1. A method for determining the thermal load on flame tubes, in particular in boilers in large water bodies, in which heat energy released due to firing in the flame tube ( 2 ) is transferred to a water flow ( 4 ) at least partially surrounding the flame tube ( 2 ), characterized in that

• a) the firing is briefly interrupted,
• b) the surface temperature is measured on the inner wall of the flame tube ( 8 ) during the interruption period,
• c) a local temporal temperature profile ( 10 ) of the surface of the flame tube inner wall ( 8 ) is created from the measured temperatures,
• d) the temperature profile ( 10 ) is compared with a data system, which at least determined the pressure and / or the temperature of the water flow ( 4 ) in the area of the flame tube outer wall ( 11 ), the material and construction data of the flame tube ( 2 ) and from experimental tests Calibration values, and
• e) parameters of the thermal load on the flame tube ( 2 ) are obtained from this comparison.
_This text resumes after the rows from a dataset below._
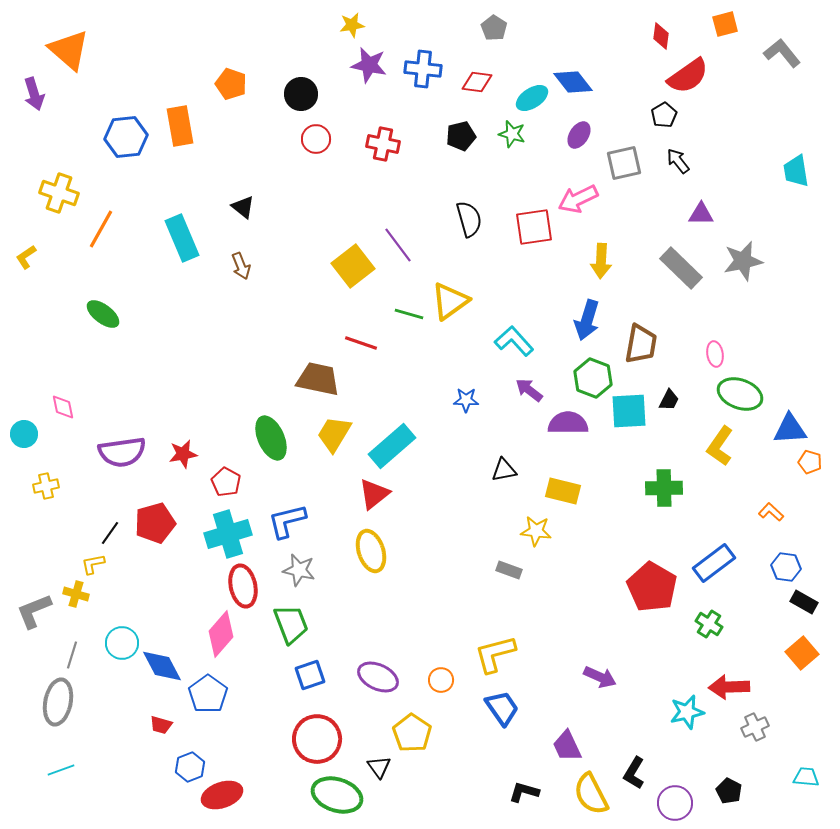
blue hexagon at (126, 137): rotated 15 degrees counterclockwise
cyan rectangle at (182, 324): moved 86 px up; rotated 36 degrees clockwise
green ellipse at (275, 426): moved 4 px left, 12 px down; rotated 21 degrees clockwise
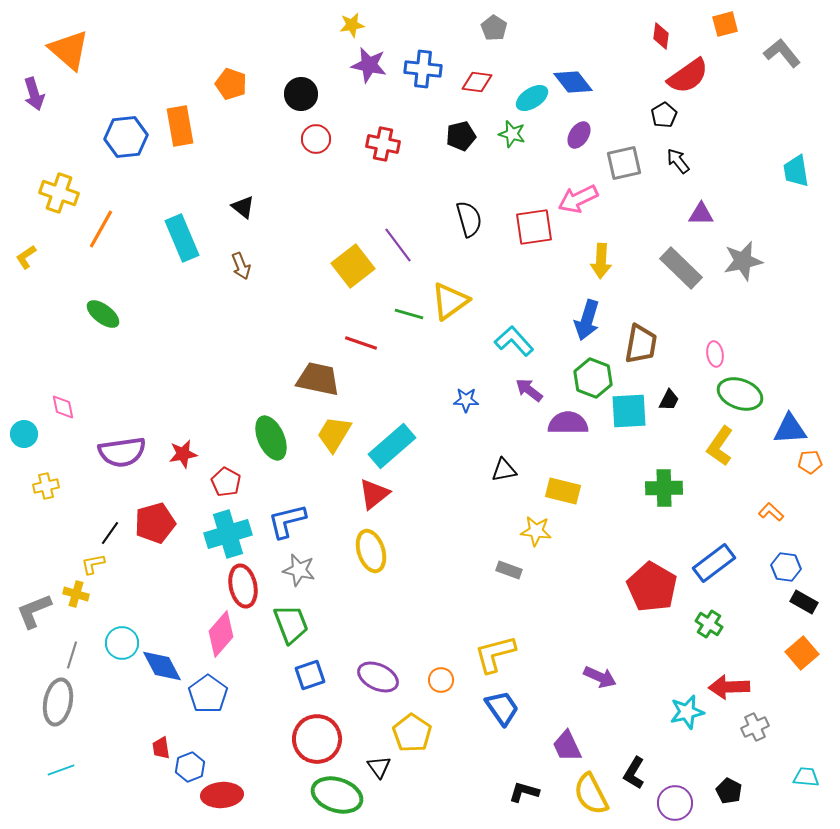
orange pentagon at (810, 462): rotated 20 degrees counterclockwise
red trapezoid at (161, 725): moved 23 px down; rotated 65 degrees clockwise
red ellipse at (222, 795): rotated 15 degrees clockwise
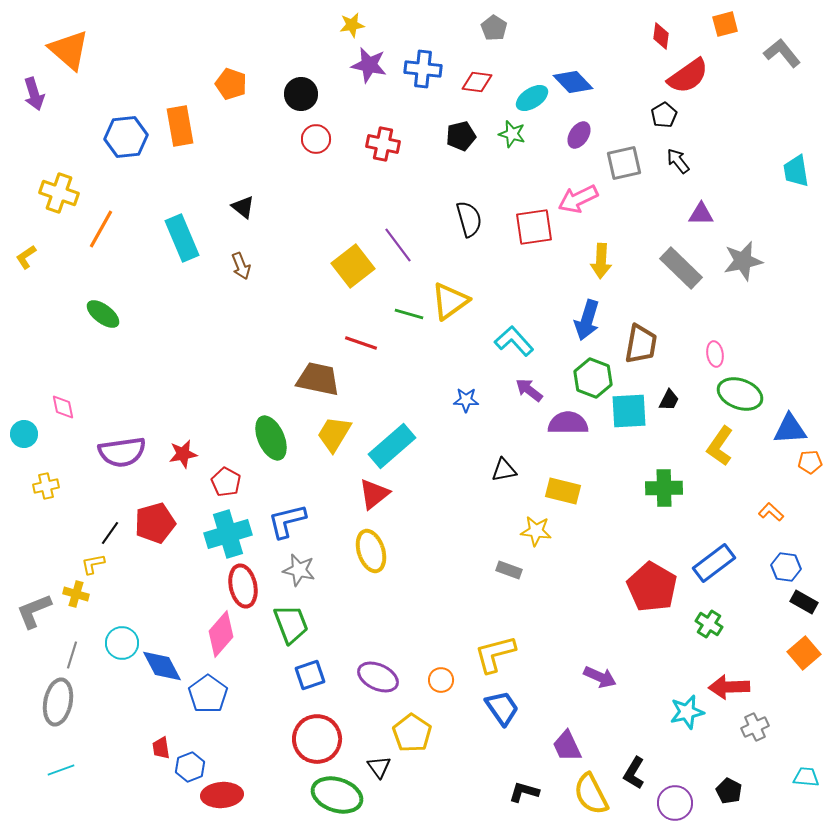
blue diamond at (573, 82): rotated 6 degrees counterclockwise
orange square at (802, 653): moved 2 px right
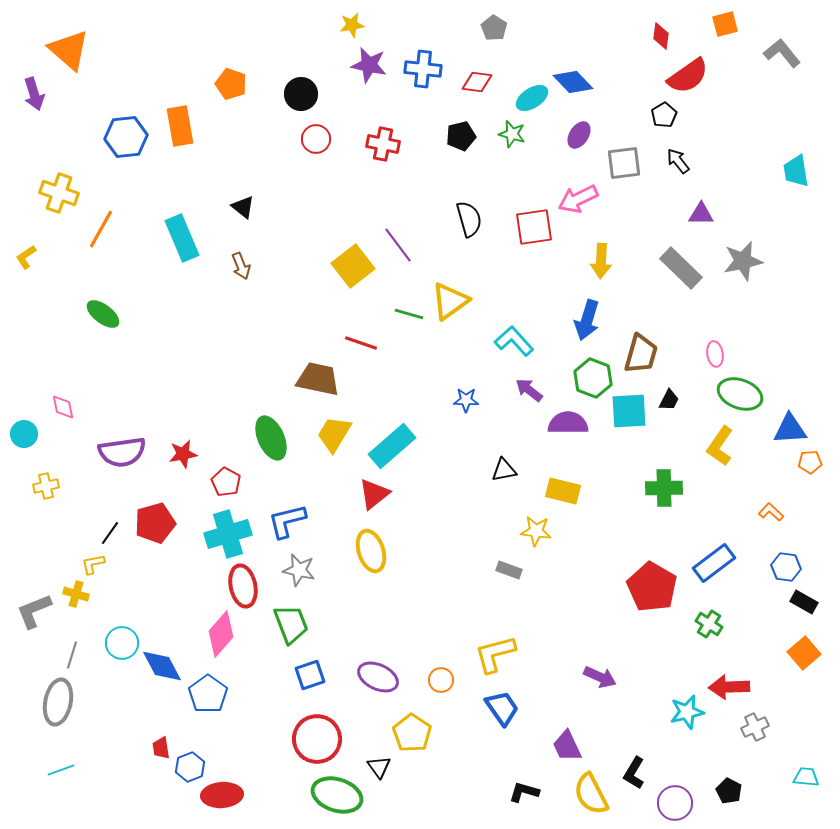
gray square at (624, 163): rotated 6 degrees clockwise
brown trapezoid at (641, 344): moved 10 px down; rotated 6 degrees clockwise
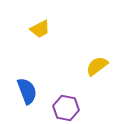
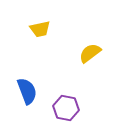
yellow trapezoid: rotated 15 degrees clockwise
yellow semicircle: moved 7 px left, 13 px up
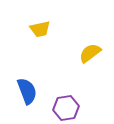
purple hexagon: rotated 20 degrees counterclockwise
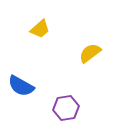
yellow trapezoid: rotated 30 degrees counterclockwise
blue semicircle: moved 6 px left, 5 px up; rotated 140 degrees clockwise
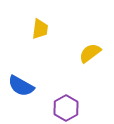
yellow trapezoid: rotated 40 degrees counterclockwise
purple hexagon: rotated 20 degrees counterclockwise
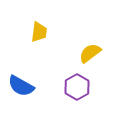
yellow trapezoid: moved 1 px left, 3 px down
purple hexagon: moved 11 px right, 21 px up
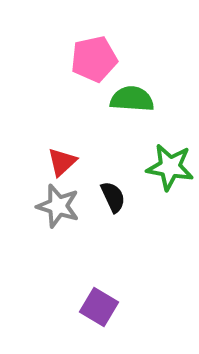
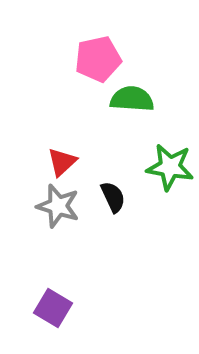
pink pentagon: moved 4 px right
purple square: moved 46 px left, 1 px down
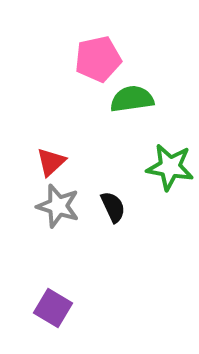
green semicircle: rotated 12 degrees counterclockwise
red triangle: moved 11 px left
black semicircle: moved 10 px down
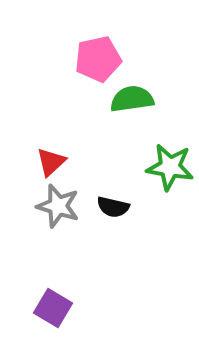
black semicircle: rotated 128 degrees clockwise
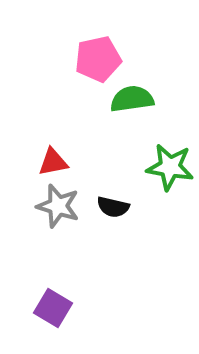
red triangle: moved 2 px right; rotated 32 degrees clockwise
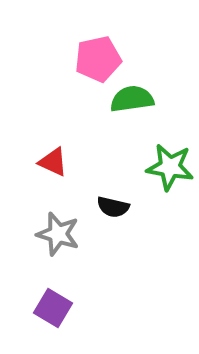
red triangle: rotated 36 degrees clockwise
gray star: moved 28 px down
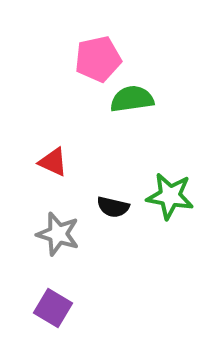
green star: moved 29 px down
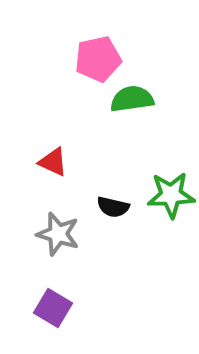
green star: moved 1 px right, 1 px up; rotated 12 degrees counterclockwise
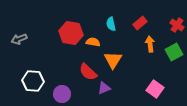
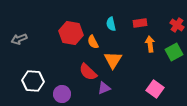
red rectangle: rotated 32 degrees clockwise
orange semicircle: rotated 128 degrees counterclockwise
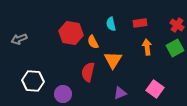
orange arrow: moved 3 px left, 3 px down
green square: moved 1 px right, 4 px up
red semicircle: rotated 60 degrees clockwise
purple triangle: moved 16 px right, 5 px down
purple circle: moved 1 px right
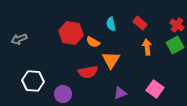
red rectangle: rotated 48 degrees clockwise
orange semicircle: rotated 32 degrees counterclockwise
green square: moved 3 px up
orange triangle: moved 2 px left
red semicircle: rotated 114 degrees counterclockwise
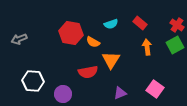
cyan semicircle: rotated 96 degrees counterclockwise
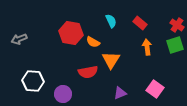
cyan semicircle: moved 3 px up; rotated 96 degrees counterclockwise
green square: rotated 12 degrees clockwise
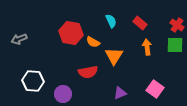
green square: rotated 18 degrees clockwise
orange triangle: moved 3 px right, 4 px up
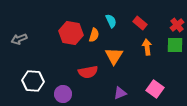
red cross: rotated 16 degrees clockwise
orange semicircle: moved 1 px right, 7 px up; rotated 104 degrees counterclockwise
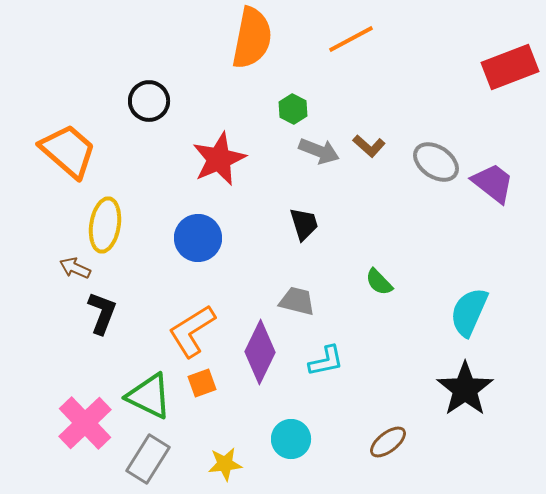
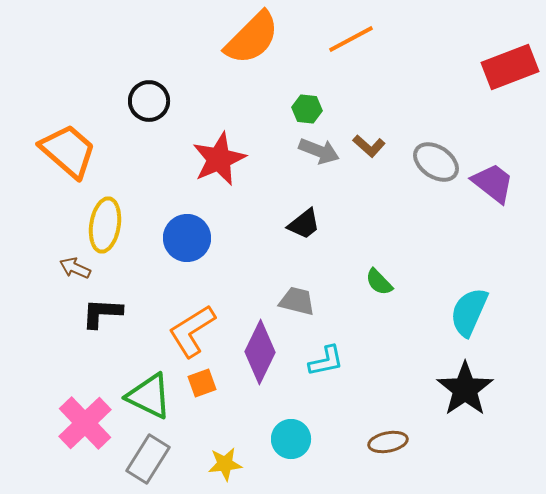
orange semicircle: rotated 34 degrees clockwise
green hexagon: moved 14 px right; rotated 20 degrees counterclockwise
black trapezoid: rotated 69 degrees clockwise
blue circle: moved 11 px left
black L-shape: rotated 108 degrees counterclockwise
brown ellipse: rotated 27 degrees clockwise
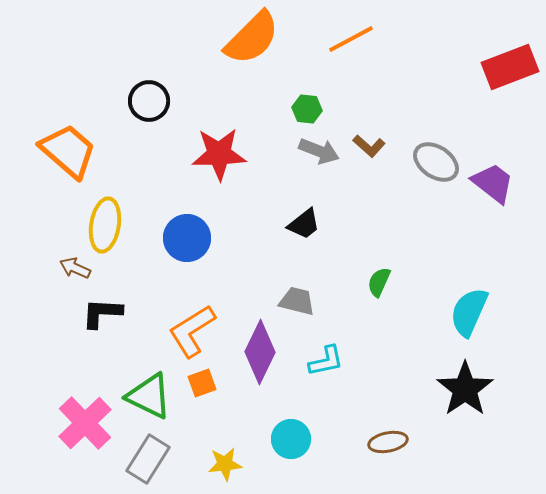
red star: moved 5 px up; rotated 22 degrees clockwise
green semicircle: rotated 68 degrees clockwise
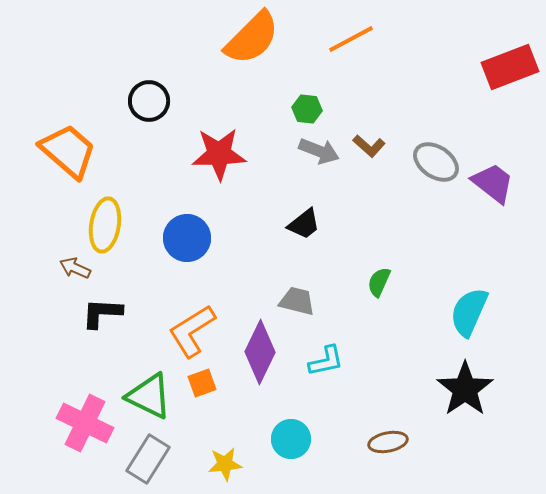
pink cross: rotated 20 degrees counterclockwise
2. The method according to claim 1, characterized in that the local heat flow densities and flame tube wall temperatures, the heat transfer coefficient and the information about a coating on the flame tube outer wall ( 11 ) are obtained as parameters. 3. The method according to claim 2, characterized in that information about the maximum allowable pressure in the flame tube ( 2 ) and about the maximum allowable firing capacity are generated from the parameters obtained. 4. The method according to any one of claims 1 to 3, characterized in that the surface temperature on the flame tube inner wall ( 8 ) is measured without contact. 5. The method according to claim 4, characterized in that a radiation pyrometer ( 5 ) is used for temperature measurement. 6. The method according to claim 5, characterized in that the flame tube inner wall ( 8 ) is sighted from the outside through a viewing window ( 3 ) with the radiation pyrometer. 7. The method according to any one of claims 4 to 6, characterized in that the surface temperature is detected at several measuring points ( 9 ) on the peripheral surface of the inner tube wall ( 8 ). 8. An apparatus for performing the method according to one of claims 1 to 7, characterized by a radiation pyrometer ( 5 ) for detecting the surface temperature of a flame tube inner wall ( 8 ) and a computer-aided data system connected thereto for determining the thermal load on the flame tube ( 2 ) characterizing Parameters. 9. The device according to claim 8, characterized in that the radiation pyrometer ( 5 ) outside the flame tube ( 2 ) in front of a viewing window ( 3 ) of the same can be positioned. 10. The device according to claim 9, characterized in that the radiation pyrometer ( 5 ) is pivotable in at least two dimensions. 11. The device according to one of claims 8 to 10, characterized in that the data system at least the pressure or the temperature of a flame tube surrounding the outer wall ( 11 ) surrounding water flow ( 4 ), the material and construction data of the flame tube ( 2 ) as well as determined from experimental tests Calibration values includes, the individual data can be linked to an experimentally verified model. 12. The device according to one of claims 8 to 11, characterized characterized in that the computerized data system as knowledge-based expert system.